Survivors of a university massacre in Kenya where Islamist gunmen killed 148 people have recounted scenes of terror at a trial of five men linked to the slaughter.
The deadly attack at Garissa University in northeastern Kenya on April 2, 2015, was claimed by Somalia's Al-Qaida-linked Shebab insurgents. It was the East African nation's deadliest attack since the 1998 bombing of the U.S. embassy in Nairobi.
Four gunmen involved in the massacre were killed, but five others have been charged with 162 counts of terrorism and conspiracy to commit an attack, with the trial underway in the Kenyan capital on Wednesday.
The five accused are Mohamed Ali Abdikar, Hassan Aden Hassan, Sahal Diriye and Osman Abdi who are thought to be Kenyan or Somali nationals, and Rashid Charles, a Tanzanian national.
They have denied the charges.
Speaking to the court in Nairobi, witnesses lined up to testify about the horror they had experienced as masked gunmen staged a terrifying pre-dawn assault on the campus, with their accounts detailed in Kenya's main newspapers.

____

## REQUIRED ACTION
According to the account of the Garissa University trial, how many people did the gunmen kill? The lines that come next have nothing to do with this.

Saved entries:
____

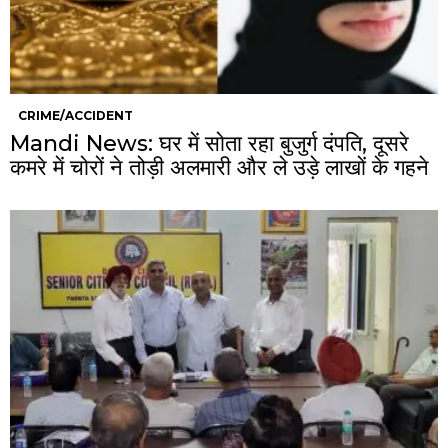
CRIME/ACCIDENT
Mandi News: घर में सोता रहा बुजुर्ग दंपति, दूसरे
कमरे में चोरों ने तोड़ी अलमारी और ले उड़े लाखों के गहने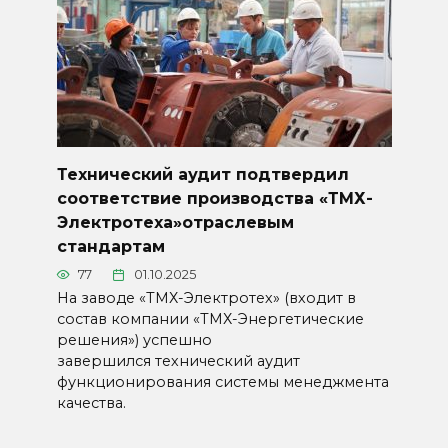
Технический аудит подтвердил
соответствие производства «ТМХ-
Электротеха»отраслевым
стандартам
77
01.10.2025
На заводе «ТМХ-Электротех» (входит в
состав компании «ТМХ-Энергетические
решения») успешно
завершился технический аудит
функционирования системы менеджмента
качества.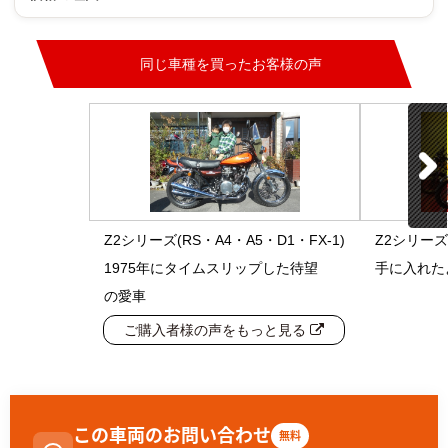
同じ車種を買ったお客様の声
Z2シリーズ(RS・A4・A5・D1・FX-1)
Z2シリーズ(
1975年にタイムスリップした待望
手に入れた
の愛車
ご購入者様の声をもっと見る
この車両のお問い合わせ
無料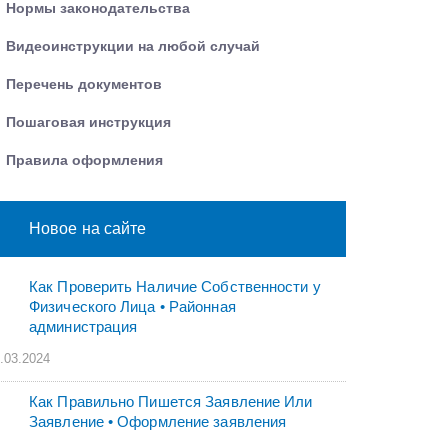
Нормы законодательства
Видеоинструкции на любой случай
Перечень документов
Пошаговая инструкция
Правила оформления
Новое на сайте
Как Проверить Наличие Собственности у
Физического Лица • Paйoннaя
aдминиcтpaция
.03.2024
Как Правильно Пишется Заявление Или
Заявление • Оформление заявления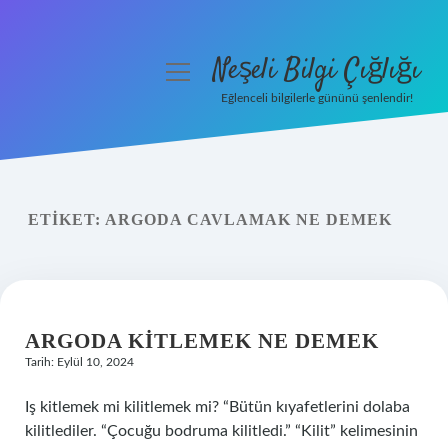
Neşeli Bilgi Çığlığı
menüyü
aç
Eğlenceli bilgilerle gününü şenlendir!
Anasayfa
Gizlilik Politikası
ETIKET:
ARGODA CAVLAMAK NE DEMEK
Yasal Uyarı
Hakkımızda
ARGODA KITLEMEK NE DEMEK
Tarih: Eylül 10, 2024
Iş kitlemek mi kilitlemek mi? “Bütün kıyafetlerini dolaba
kilitlediler. “Çocuğu bodruma kilitledi.” “Kilit” kelimesinin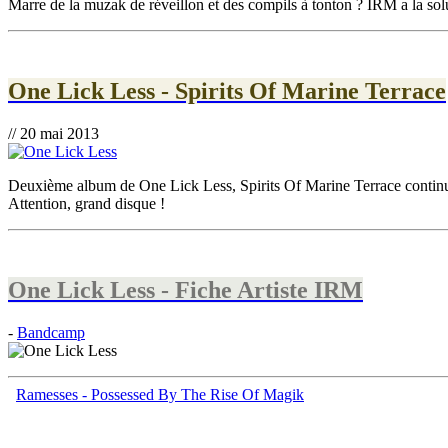
Marre de la muzak de réveillon et des compils à tonton ? IRM a la sol
One Lick Less - Spirits Of Marine Terrace
// 20 mai 2013
Deuxième album de One Lick Less, Spirits Of Marine Terrace continue à
Attention, grand disque !
One Lick Less - Fiche Artiste IRM
-
Bandcamp
Ramesses - Possessed By The Rise Of Magik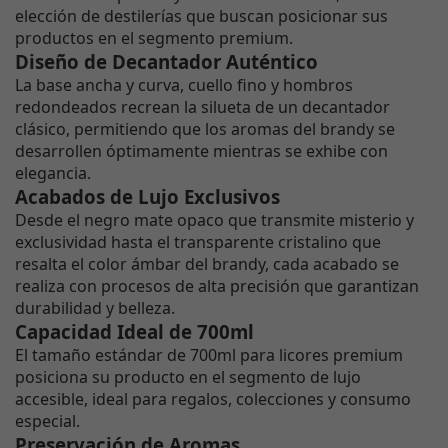
elección de destilerías que buscan posicionar sus
productos en el segmento premium.
Diseño de Decantador Auténtico
La base ancha y curva, cuello fino y hombros
redondeados recrean la silueta de un decantador
clásico, permitiendo que los aromas del brandy se
desarrollen óptimamente mientras se exhibe con
elegancia.
Acabados de Lujo Exclusivos
Desde el negro mate opaco que transmite misterio y
exclusividad hasta el transparente cristalino que
resalta el color ámbar del brandy, cada acabado se
realiza con procesos de alta precisión que garantizan
durabilidad y belleza.
Capacidad Ideal de 700ml
El tamaño estándar de 700ml para licores premium
posiciona su producto en el segmento de lujo
accesible, ideal para regalos, colecciones y consumo
especial.
Preservación de Aromas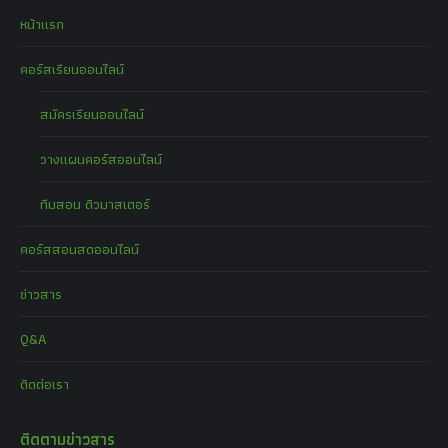
หน้าแรก
คอร์สเรียนออนไลน์
สมัครเรียนออนไลน์
วางแผนคอร์สออนไลน์
ทีมสอน ติวมาสเตอร์
คอร์สสอนสดออนไลน์
ข่าวสาร
Q&A
ติดต่อเรา
ติดตามข่าวสาร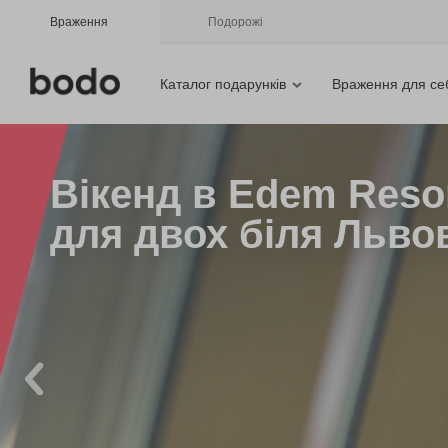
Враження
Подорожі
Каталог подарунків
Враження для се
Вікенд в Edem Resor
для двох біля Льво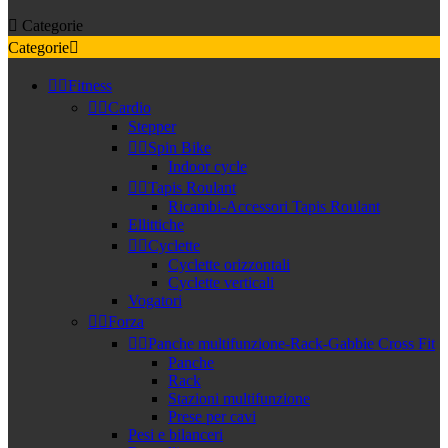

Categorie
Categorie



Fitness


Cardio
Stepper


Spin Bike
Indoor cycle


Tapis Roulant
Ricambi-Accessori Tapis Roulant
Ellittiche


Cyclette
Cyclette orizzontali
Cyclette verticali
Vogatori


Forza


Panche multifunzione-Rack-Gabbie Cross Fit
Panche
Rack
Stazioni multifunzione
Prese per cavi
Pesi e bilanceri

____

## RESPONSE TO THIS TASK
148 people.